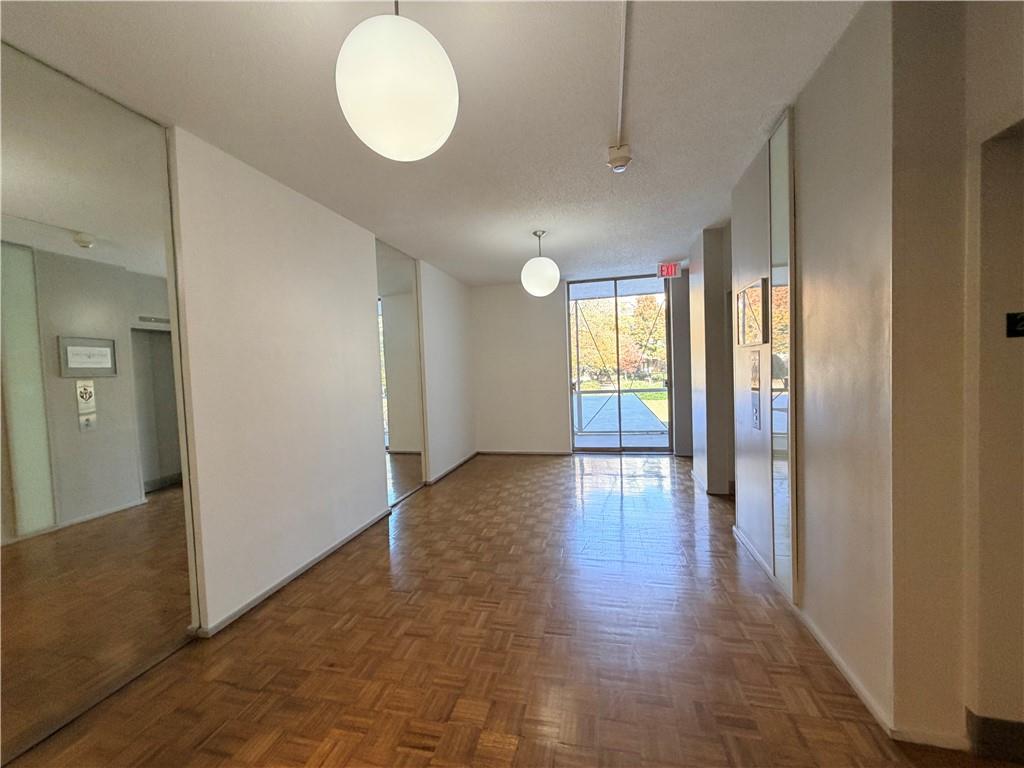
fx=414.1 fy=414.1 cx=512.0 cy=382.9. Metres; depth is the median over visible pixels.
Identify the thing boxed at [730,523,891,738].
baseboard
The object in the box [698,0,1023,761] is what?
right wall
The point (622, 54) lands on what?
conduit
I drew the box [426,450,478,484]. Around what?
baseboard
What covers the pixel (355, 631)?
parquet floor
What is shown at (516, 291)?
back wall
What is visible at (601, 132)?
ceiling
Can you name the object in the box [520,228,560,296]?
pendant light
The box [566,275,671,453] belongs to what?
glass door
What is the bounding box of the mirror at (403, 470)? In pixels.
[375,240,425,506]
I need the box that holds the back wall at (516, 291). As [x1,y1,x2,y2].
[472,271,689,455]
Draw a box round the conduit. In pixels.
[615,0,630,150]
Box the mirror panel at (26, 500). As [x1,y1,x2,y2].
[0,38,195,760]
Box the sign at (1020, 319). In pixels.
[1006,311,1023,337]
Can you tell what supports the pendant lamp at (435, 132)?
hanging from the ceiling at (601, 132)
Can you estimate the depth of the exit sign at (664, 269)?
5.27 m
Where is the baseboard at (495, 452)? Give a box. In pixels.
[475,449,575,456]
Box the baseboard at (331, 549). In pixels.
[190,508,390,637]
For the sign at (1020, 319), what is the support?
attached to the right wall at (840, 50)
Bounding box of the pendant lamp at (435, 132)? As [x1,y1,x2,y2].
[335,0,458,161]
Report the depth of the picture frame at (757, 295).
2.60 m
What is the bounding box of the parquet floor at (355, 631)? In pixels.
[2,453,1018,767]
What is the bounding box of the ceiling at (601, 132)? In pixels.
[0,0,864,284]
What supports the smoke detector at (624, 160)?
attached to the ceiling at (601, 132)
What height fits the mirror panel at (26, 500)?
2.565 m
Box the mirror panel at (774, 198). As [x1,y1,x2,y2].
[769,105,795,601]
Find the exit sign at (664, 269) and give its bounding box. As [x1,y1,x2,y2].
[656,261,681,278]
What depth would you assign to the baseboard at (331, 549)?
2.62 m
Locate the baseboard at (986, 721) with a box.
[965,710,1023,765]
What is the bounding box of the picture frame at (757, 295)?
[736,276,768,346]
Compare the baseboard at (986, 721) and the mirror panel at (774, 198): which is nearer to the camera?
the baseboard at (986, 721)
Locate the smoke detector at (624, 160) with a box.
[607,144,631,171]
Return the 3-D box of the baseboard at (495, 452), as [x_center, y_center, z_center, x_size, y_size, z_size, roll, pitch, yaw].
[0.136,1.047,6.252,1.583,0.068,0.016,-1,3,13]
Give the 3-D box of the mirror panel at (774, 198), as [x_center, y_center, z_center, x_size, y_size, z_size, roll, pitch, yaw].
[1.470,-0.139,2.272,0.021,2.477,0.309,-1,3,13]
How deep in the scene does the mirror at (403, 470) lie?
4.27 m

◆ Work to complete ◆
The range begins at the line containing "Can you estimate" and ends at the last line of the entries; reproduce it exactly.

◆ Response ◆
Can you estimate the depth of the exit sign at (664, 269)?
5.27 m
Where is the baseboard at (495, 452)? Give a box. In pixels.
[475,449,575,456]
Box the baseboard at (331, 549). In pixels.
[190,508,390,637]
For the sign at (1020, 319), what is the support?
attached to the right wall at (840, 50)
Bounding box of the pendant lamp at (435, 132)? As [x1,y1,x2,y2].
[335,0,458,161]
Report the depth of the picture frame at (757, 295).
2.60 m
What is the bounding box of the parquet floor at (355, 631)? In pixels.
[2,453,1018,767]
What is the bounding box of the ceiling at (601, 132)? In pixels.
[0,0,864,284]
What supports the smoke detector at (624, 160)?
attached to the ceiling at (601, 132)
What height fits the mirror panel at (26, 500)?
2.565 m
Box the mirror panel at (774, 198). As [x1,y1,x2,y2].
[769,105,795,601]
Find the exit sign at (664, 269) and give its bounding box. As [x1,y1,x2,y2].
[656,261,681,278]
What depth would you assign to the baseboard at (331, 549)?
2.62 m
Locate the baseboard at (986, 721) with a box.
[965,710,1023,765]
What is the bounding box of the picture frame at (757, 295)?
[736,276,768,346]
Compare the baseboard at (986, 721) and the mirror panel at (774, 198): which is nearer to the camera?
the baseboard at (986, 721)
Locate the smoke detector at (624, 160) with a box.
[607,144,631,171]
Return the 3-D box of the baseboard at (495, 452), as [x_center, y_center, z_center, x_size, y_size, z_size, roll, pitch, yaw].
[0.136,1.047,6.252,1.583,0.068,0.016,-1,3,13]
Give the 3-D box of the mirror panel at (774, 198), as [x_center, y_center, z_center, x_size, y_size, z_size, roll, pitch, yaw].
[1.470,-0.139,2.272,0.021,2.477,0.309,-1,3,13]
How deep in the scene does the mirror at (403, 470) lie?
4.27 m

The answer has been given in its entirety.